Despite her concentration on the wound, she couldn’t quite block out his presence. He was holding the little boy still but hugging him at the same time.

‘This is going to be an amazing scar,’ he was telling Kit. ‘You’ll need to make up a great story to go with it. Maybe we could get Dr Tilding to make marks that look like crocodile teeth to go with it. Then we could tell everyone that instead of staying with your grandparents last year you went croc hunting. Maybe one attacked Henry and you fought it off with your bare hands. I think it was a whopper, twenty feet long with teeth the size of my hedge-cutters. But you fought and fought and finally it held up its hands—paws?—what do crocodiles have? Anyway, your crocodile surrendered. And you told him it’d be okay as long as he said sorry and let you have a ride on his back.’

And to Rachel’s astonishment the little boy managed a weak chuckle. ‘That’s silly,’ he quavered. ‘Kids don’t ride crocodiles.’

‘I bet superheroes do,’ Tom said. ‘This scar looks like a superhero scar. Does it look like a superhero scar to you, Dr Tilding?’

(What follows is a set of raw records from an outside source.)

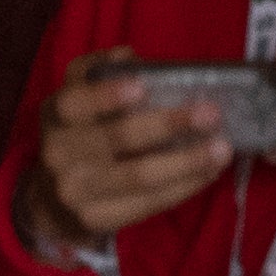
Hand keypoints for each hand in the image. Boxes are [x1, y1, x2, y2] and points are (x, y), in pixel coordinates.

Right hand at [20, 60, 222, 255]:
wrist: (54, 199)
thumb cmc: (80, 136)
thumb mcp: (78, 99)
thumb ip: (98, 72)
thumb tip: (129, 57)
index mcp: (57, 116)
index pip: (76, 103)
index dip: (107, 95)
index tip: (143, 87)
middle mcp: (60, 154)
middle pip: (118, 138)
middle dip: (168, 124)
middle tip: (210, 113)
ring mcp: (76, 191)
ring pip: (140, 176)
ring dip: (187, 161)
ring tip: (221, 149)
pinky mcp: (97, 219)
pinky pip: (148, 203)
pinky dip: (184, 186)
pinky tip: (208, 172)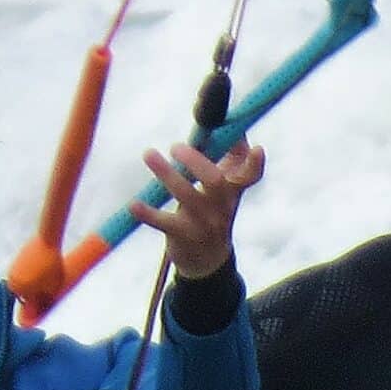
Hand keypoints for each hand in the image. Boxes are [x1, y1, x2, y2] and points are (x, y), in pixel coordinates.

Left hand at [135, 140, 263, 279]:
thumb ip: (230, 159)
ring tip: (148, 153)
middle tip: (174, 146)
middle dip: (195, 160)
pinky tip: (134, 204)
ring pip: (187, 196)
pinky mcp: (183, 235)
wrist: (206, 261)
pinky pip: (164, 222)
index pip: (250, 176)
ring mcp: (203, 223)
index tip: (256, 148)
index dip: (254, 163)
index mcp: (232, 192)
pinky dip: (148, 213)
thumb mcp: (224, 190)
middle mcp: (221, 207)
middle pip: (215, 181)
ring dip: (167, 173)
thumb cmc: (211, 212)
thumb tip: (234, 128)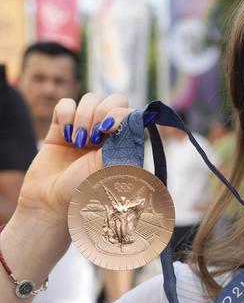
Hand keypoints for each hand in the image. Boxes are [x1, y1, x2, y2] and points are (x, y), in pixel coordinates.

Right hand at [16, 93, 131, 225]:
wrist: (52, 204)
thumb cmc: (87, 192)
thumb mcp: (112, 168)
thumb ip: (123, 142)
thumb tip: (132, 116)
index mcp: (124, 142)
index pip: (130, 111)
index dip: (120, 114)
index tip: (109, 131)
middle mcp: (107, 133)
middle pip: (114, 98)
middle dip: (103, 111)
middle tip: (95, 136)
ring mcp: (84, 128)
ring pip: (90, 99)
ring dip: (84, 116)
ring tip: (78, 142)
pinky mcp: (60, 127)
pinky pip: (66, 103)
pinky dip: (66, 115)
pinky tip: (65, 136)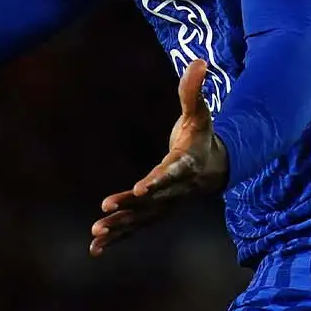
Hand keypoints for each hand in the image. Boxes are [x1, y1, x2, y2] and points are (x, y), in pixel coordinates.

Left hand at [89, 59, 229, 256]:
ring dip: (119, 228)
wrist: (216, 167)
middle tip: (105, 210)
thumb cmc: (202, 136)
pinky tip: (94, 249)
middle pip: (151, 202)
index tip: (141, 189)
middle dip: (129, 207)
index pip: (170, 174)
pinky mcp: (156, 213)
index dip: (156, 182)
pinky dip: (116, 238)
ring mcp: (165, 205)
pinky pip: (135, 228)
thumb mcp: (199, 113)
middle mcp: (174, 190)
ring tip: (96, 235)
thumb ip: (194, 90)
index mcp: (184, 166)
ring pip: (141, 220)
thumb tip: (200, 61)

She’d just fielded a sliver of glass. She held it still for a moment in her forceps, making sure her grip was secure before she tried to shift it, then transferred it to the kidney dish.

‘It’ll definitely be a superhero scar,’ she agreed. ‘You might need to buy a new T-shirt, Kit. One with Batman on the front?’

‘Batman?’ Kit said, with a brief return of spirit. With scorn to match. ‘Batman’s old.’ And then his face crumpled as he recalled another grief. ‘My meerkat T-shirt… It’s all bloody.’

‘We’ll try and fix it,’ Tom told him, but even Rachel could hear the doubt. And Roscoe grimaced behind him. To get monitors on the little boy’s chest they’d simply sliced the T-shirt away, not only to get fast access but also to check there were no other lacerations underneath. The T-shirt was now a mangled mess.